4. NATO contributions and the “U.S. pays nearly 100%” claim
Claims that the United States was “paying for virtually 100% of NATO” were fact‑checked by BBC and TIME, which reported NATO spending proportions were far lower — roughly 62–70% historically and about 16% of NATO’s budget in some 2025 calculations — showing Trump’s framing overstated U.S. contributions [8] [9].
5. Foreign policy and “ended eight wars” assertions
Trump’s frequent claim that he had “ended eight wars in 10 months” was repeatedly rated exaggerated or mostly false by FactCheck.org and PBS, which documented that while the administration influenced several conflict de‑escalations, many cited episodes weren’t wars or remain unresolved [7] [6].
6. Repeating the 2020 election “rigged” line and other long‑running falsehoods
Outlets including CNN’s fact checkers and aggregators such as WRAL cataloged Trump’s persistent repetition of the “rigged 2020 election” claim among his top repeated falsehoods in 2025, placing it alongside other long‑lived falsehoods that have been repeatedly debunked [10] [11].

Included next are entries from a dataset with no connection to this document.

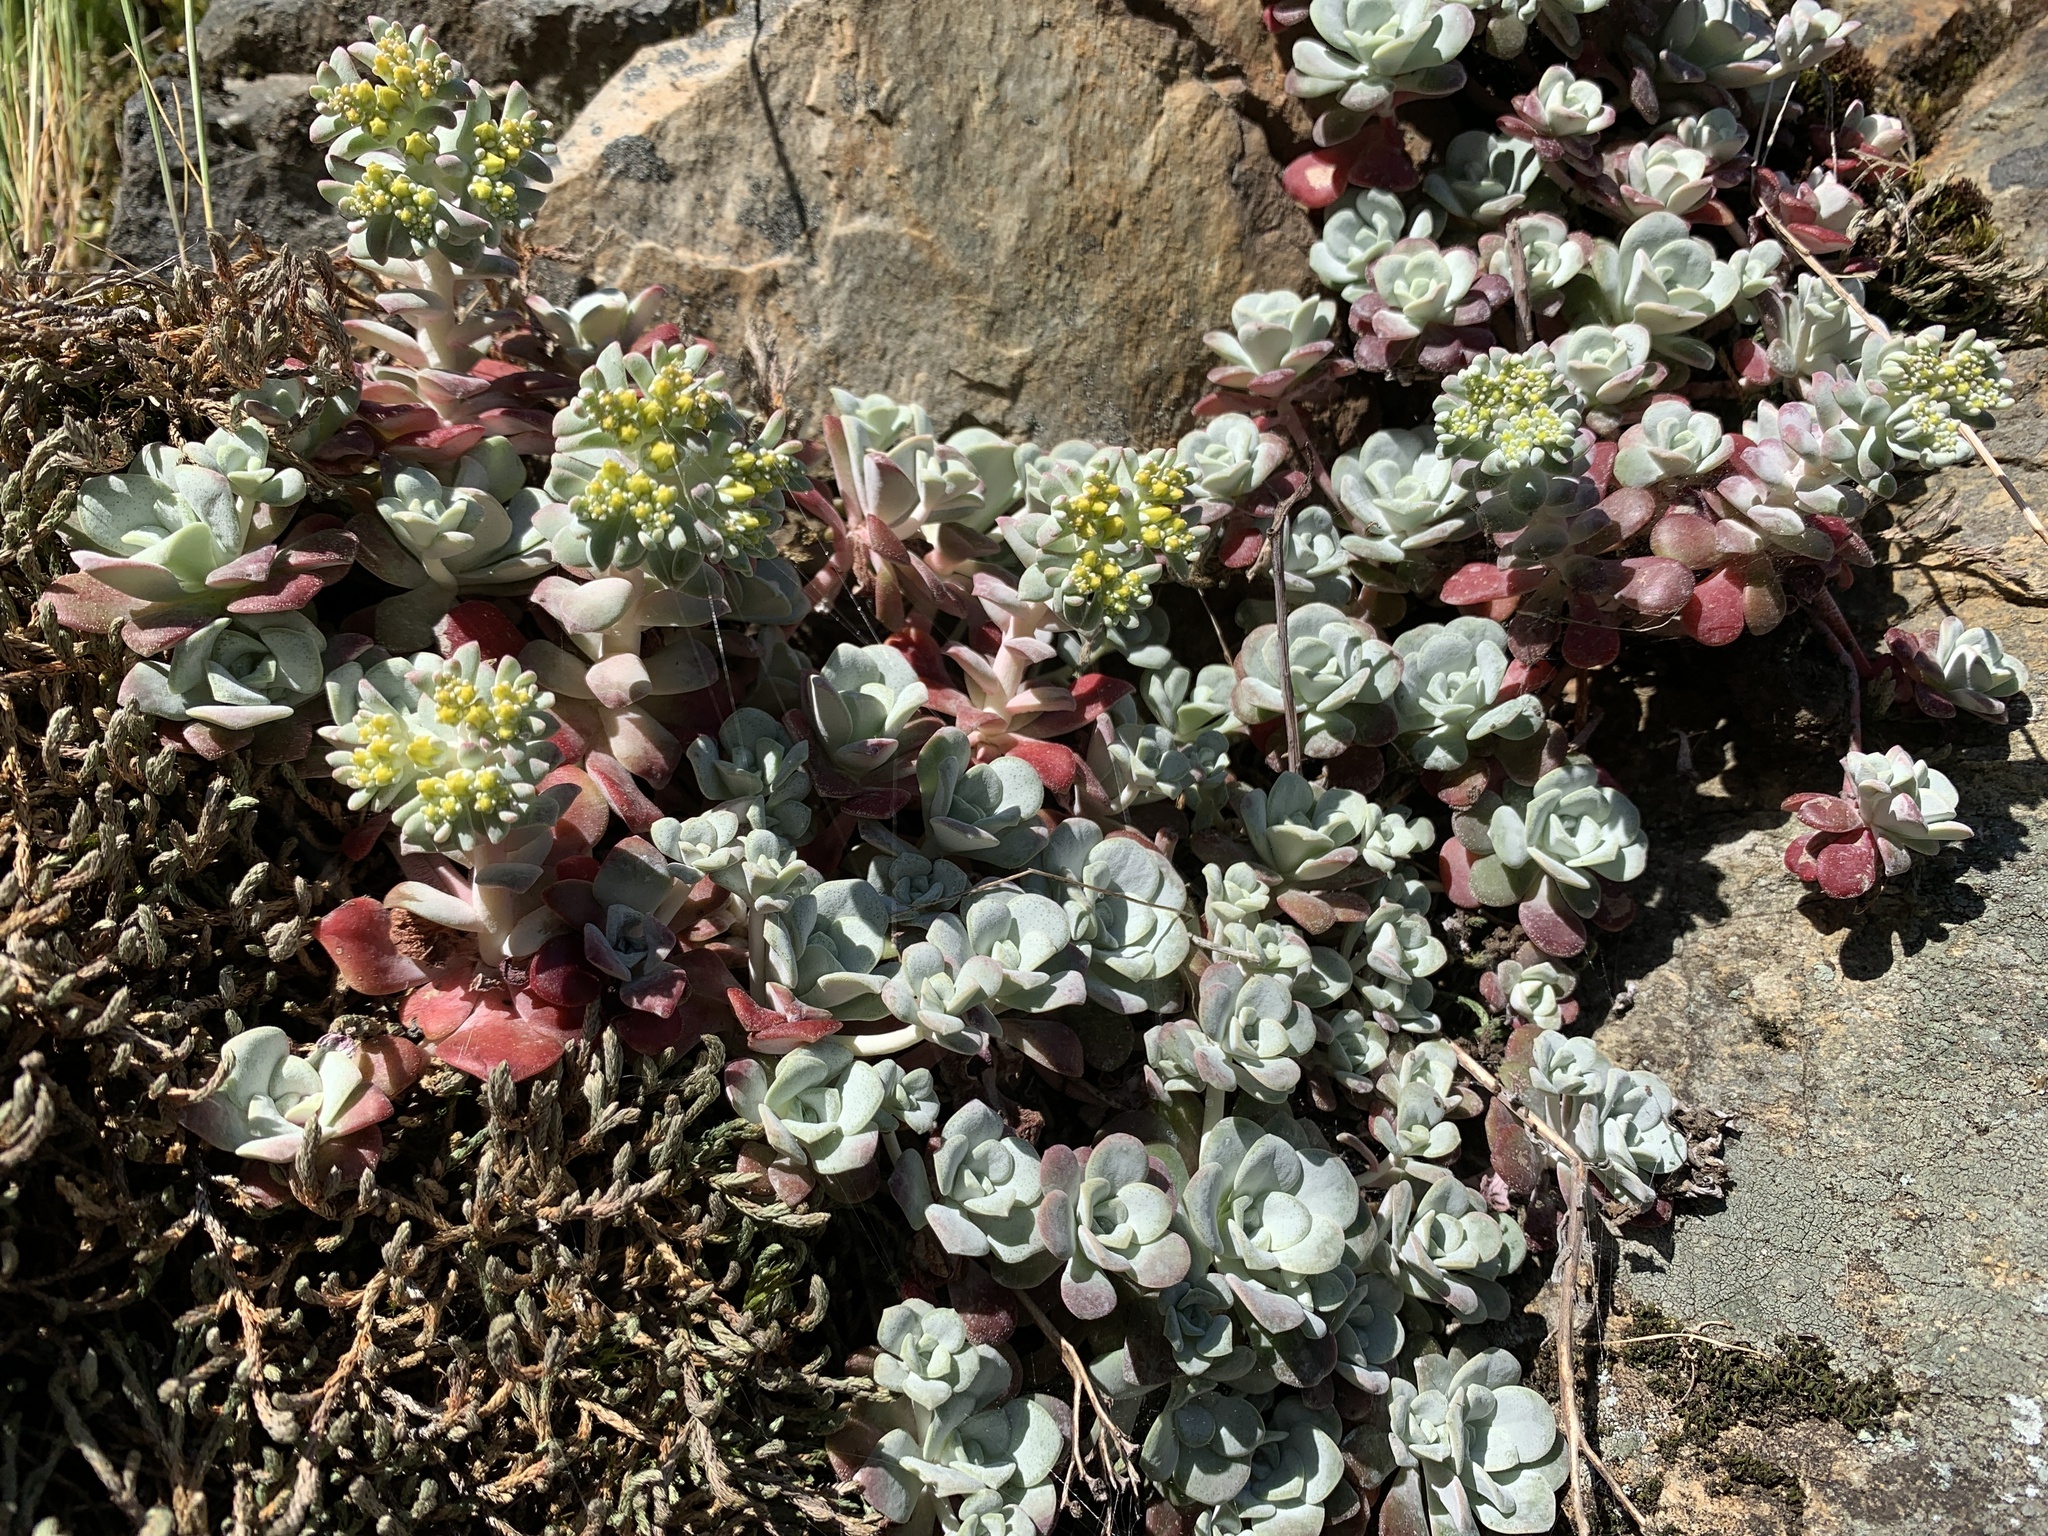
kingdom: Plantae
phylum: Tracheophyta
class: Magnoliopsida
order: Saxifragales
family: Crassulaceae
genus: Sedum
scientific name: Sedum spathulifolium
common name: Colorado stonecrop
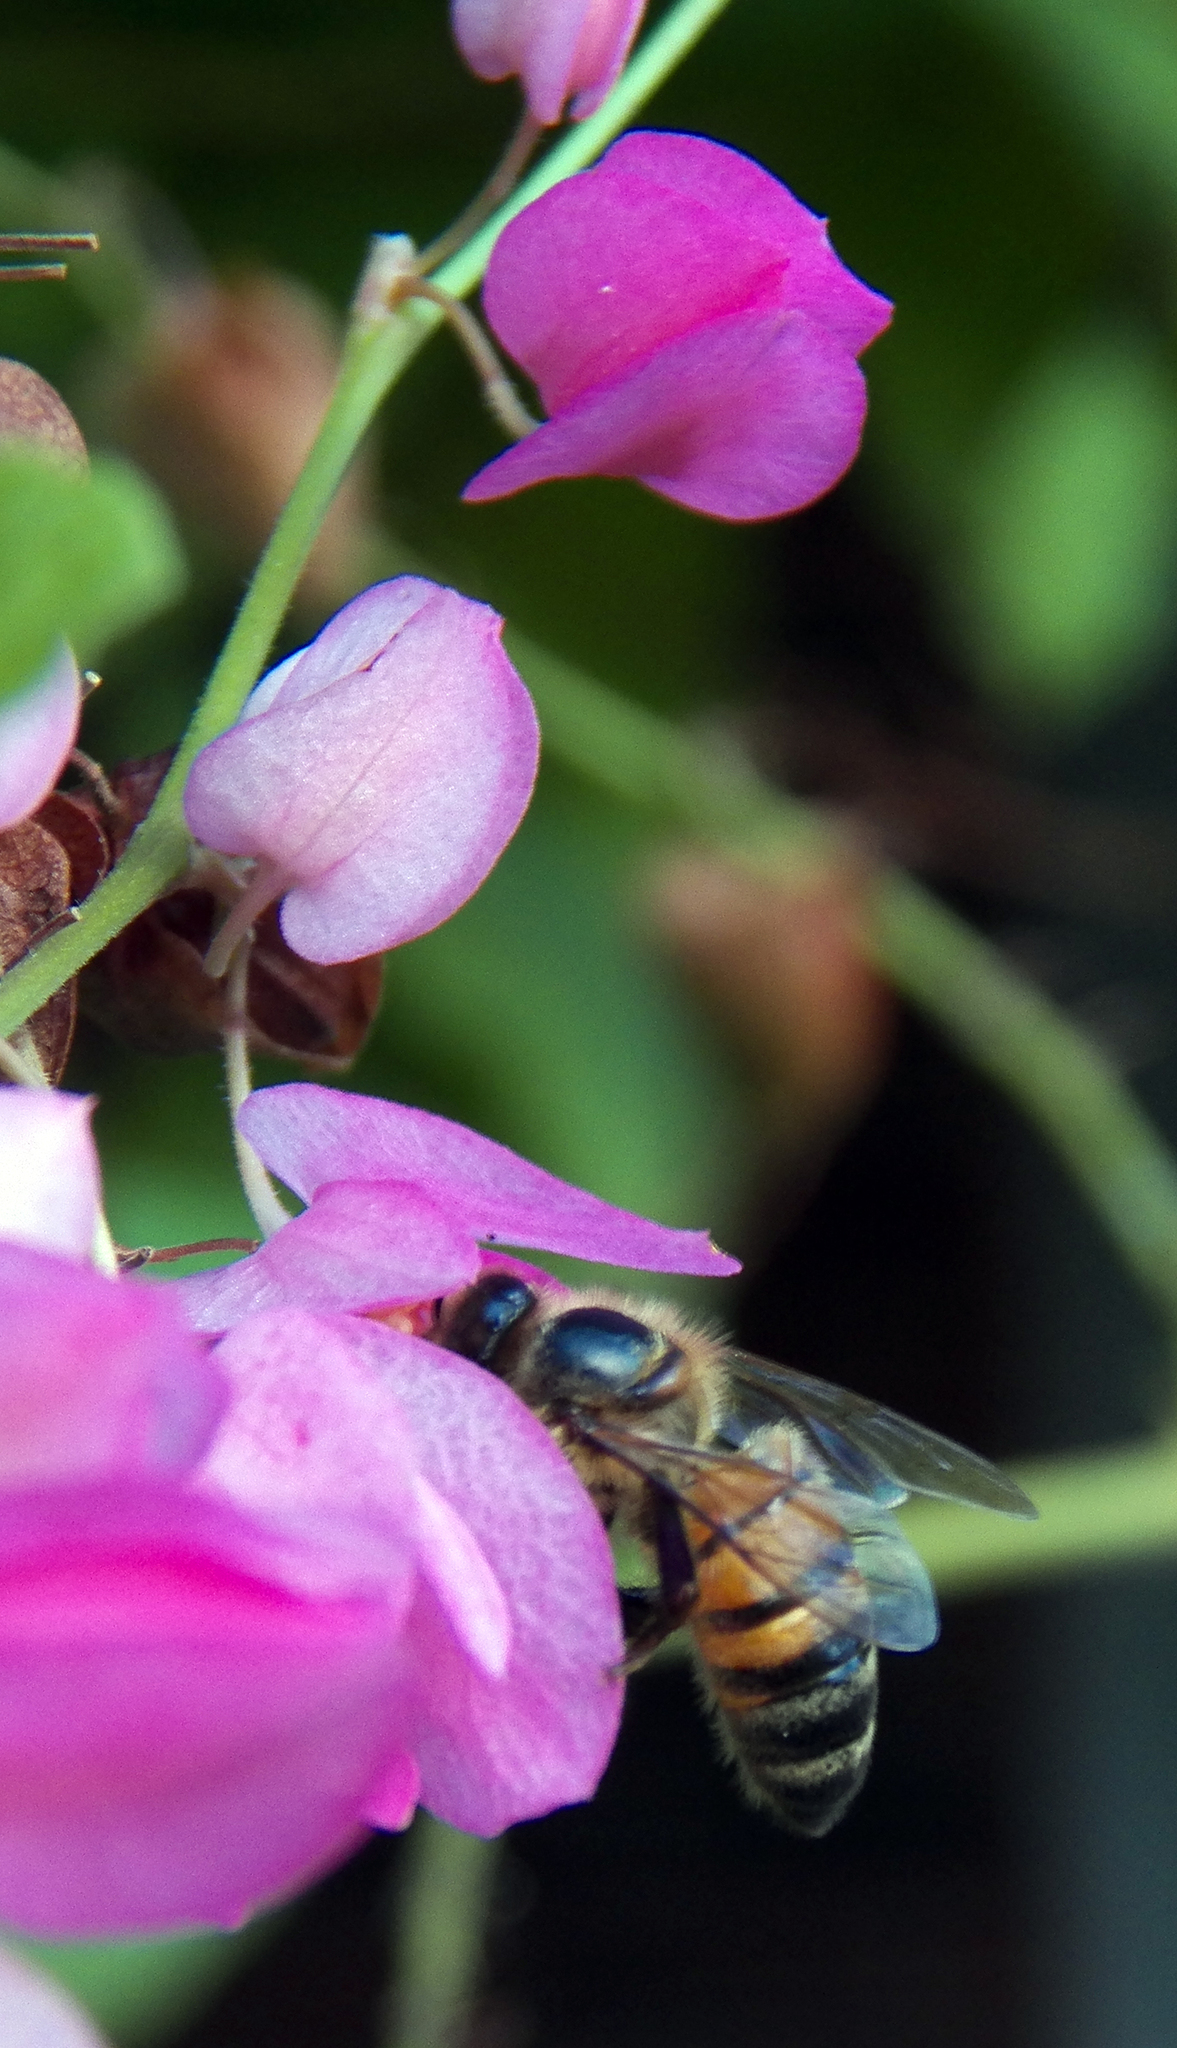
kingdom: Animalia
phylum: Arthropoda
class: Insecta
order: Hymenoptera
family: Apidae
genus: Apis
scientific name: Apis mellifera
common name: Honey bee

7. Patterns, motives and pushback: who debunks and who defends
Mainstream fact‑checkers and broadcasters (CNN, BBC, FactCheck.org, AP, TIME, PBS) consistently documented and corrected these recurring false claims with data or archival sourcing [1] [8] [3] [12] [9] [6], while partisan or administration sources sometimes countered by labeling critiques “fake news” or publishing rebuttal compilations aimed at discrediting reporters [4]. Observers have noted that rapid, repeated falsehoods can function strategically to “flood the zone,” a tactic described in reporting on Trump’s information environment [5].
8. Limits of this inventory and where reporting diverges
The cited reporting catalogs the most frequently repeated and consequential false claims as of late 2025 and early 2026, but coverage priorities vary: some outlets emphasize economic claims, others focus on foreign policy or election falsehoods, and the White House’s own rebuttals assert alternative facts that these outlets evaluate and often reject [7] [4] [8]. This survey does not evaluate every single Trump statement in 2025, only the recurring themes most widely fact‑checked by the cited sources.